Заведение на улице Фюрси было довольно низкопробным, визит туда стоил один франк плюс десять су за мыло и полотенце. Три девицы обслуживали клиентов, в основном из числа рыночных “силачей”[18], однако захаживали туда и посетители из высших слоев, чтобы слегка расслабиться, окунувшись в грязь. Одна из девушек носила черные кружевные панталоны до колена и черный корсет, над которым вздымались мощные груди; две другие жертвы общества были одеты в желтую, зеленую и оранжевую кисею, впрочем, “одеты” – не совсем точное слово, так как эти наряды доходили до пупка, а ниже цветовую гамму недурно дополняли черно-синие оттенки. Лица у всех были густо набелены скверной крупитчатой пудрой, которая только подчеркивала рытвины на коже, и все три тупо таращились на сидящего за пианино человека во фраке. Рядом с пианистом стоял другой человек, тоже во фраке, с пистолетом в руке, он бегло взглянул на Аннетту и снова с улыбкой повернулся к музыканту.
Появление Аннетты в заведении совпало с одним из тех экстравагантных подвигов, на которые был горазд Арман Дени; они пленяли воображение и завоевывали симпатию молодежи, не умеющей ни переделать мир, ни спастись от пошлой буржуазии, по-бычьи равнодушной, самодовольной и настолько разжиревшей, что дело начинало попахивать бойней. Музыкант во фраке был не кто иной, как Антон Краевский, величайший пианист того времени.

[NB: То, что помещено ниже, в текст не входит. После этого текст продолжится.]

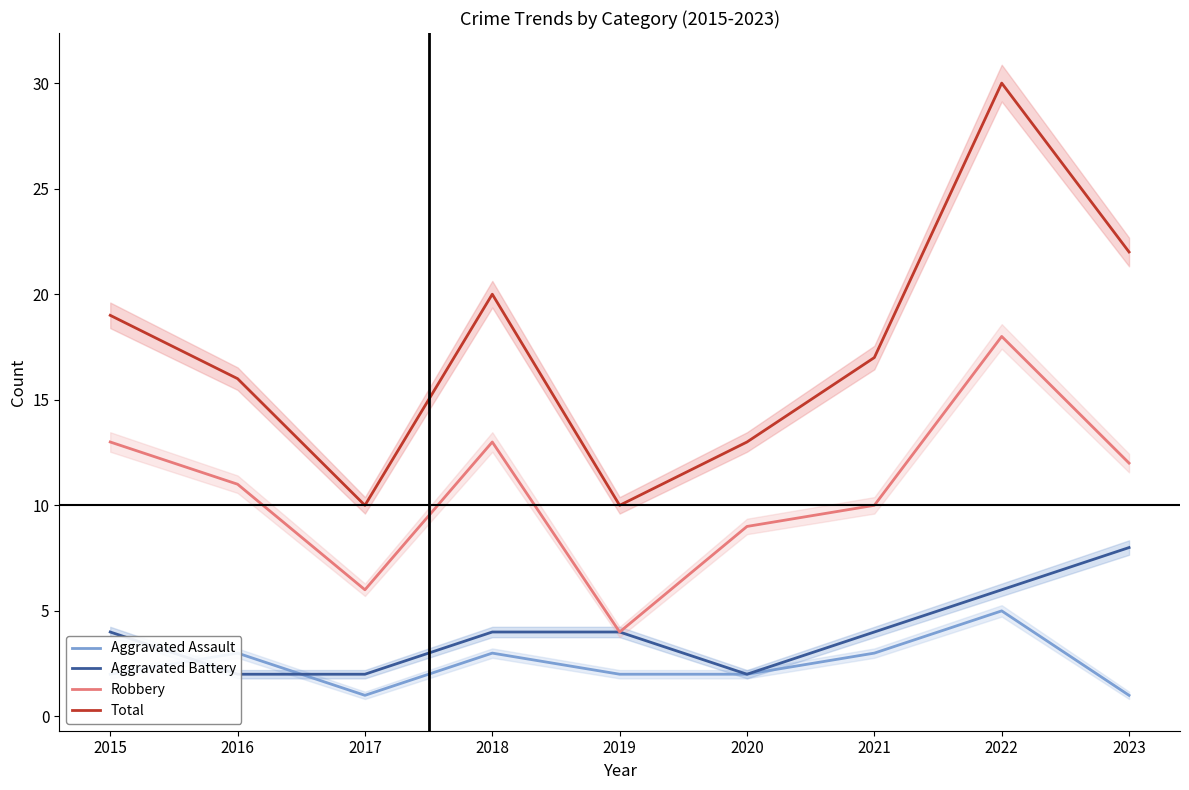

At 2021, list the series in order from largest to smallest.

Total, Robbery, Aggravated Battery, Aggravated Assault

На другой день все газеты с негодованием рассказывали о вечернем похищении. Виртуоз выступал перед столичной элитой; чтобы попасть на его концерт, зрители заплатили бешеные деньги. И вот, едва он вышел на улицу через потайную дверь, желая улизнуть от ретивых поклонников, как к нему подступил элегантно одетый молодой человек, учтиво поприветствовал его, а затем приставил к его груди пистолет, который прятал под шелковым плащом, усадил в ждавшую неподалеку карету и отвез в один из самых гнусных в городе борделей, а там заставил играть для ошалевших проституток. Когда Аннетта переступила порог, Краевский играл уже час с лишним. Позднее в своих мемуарах он расскажет, как в тот вечер ему пришлось играть на пределе возможностей, потому что Арман Дени оказался тонким знатоком и сурово одергивал пианиста всякий раз, когда тот допускал малейшую небрежность.

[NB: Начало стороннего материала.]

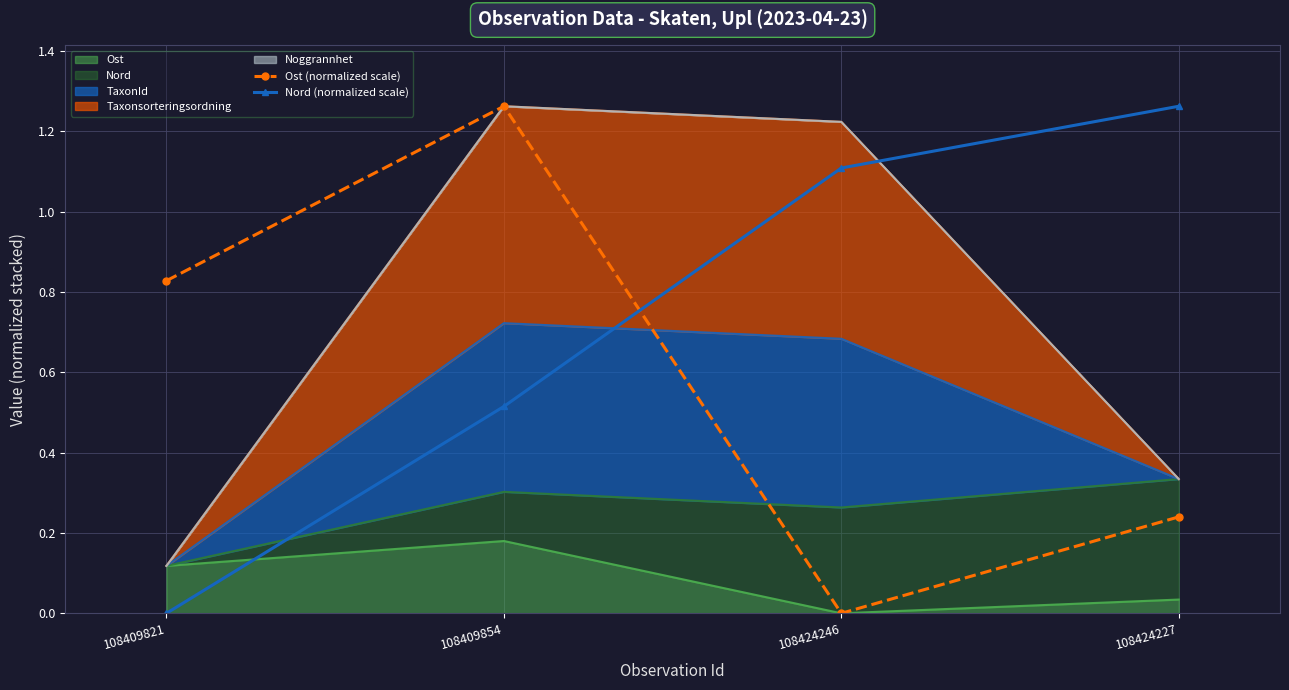

How many categories are shown in the chart?

4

– Нет-нет, маэстро! Вы можете лучше. Я, конечно, знаю, что вы выкладываетесь всерьез только перед теми, кто хорошо платит за вашу проституцию, а присутствующие здесь дамы не принадлежат к элите в вашем понимании, однако они куда ценнее той мрази, что обычно приходит на ваши концерты. – Молодой анархист наставил пистолет на Краевского. – Играйте же, маэстро, играйте! Это, можно сказать, ваше первое выступление перед чистой публикой. До сих пор вы служили только паразитам и палачам, так послужите хоть раз их жертвам, угнетенному народу. Ну же, постарайтесь!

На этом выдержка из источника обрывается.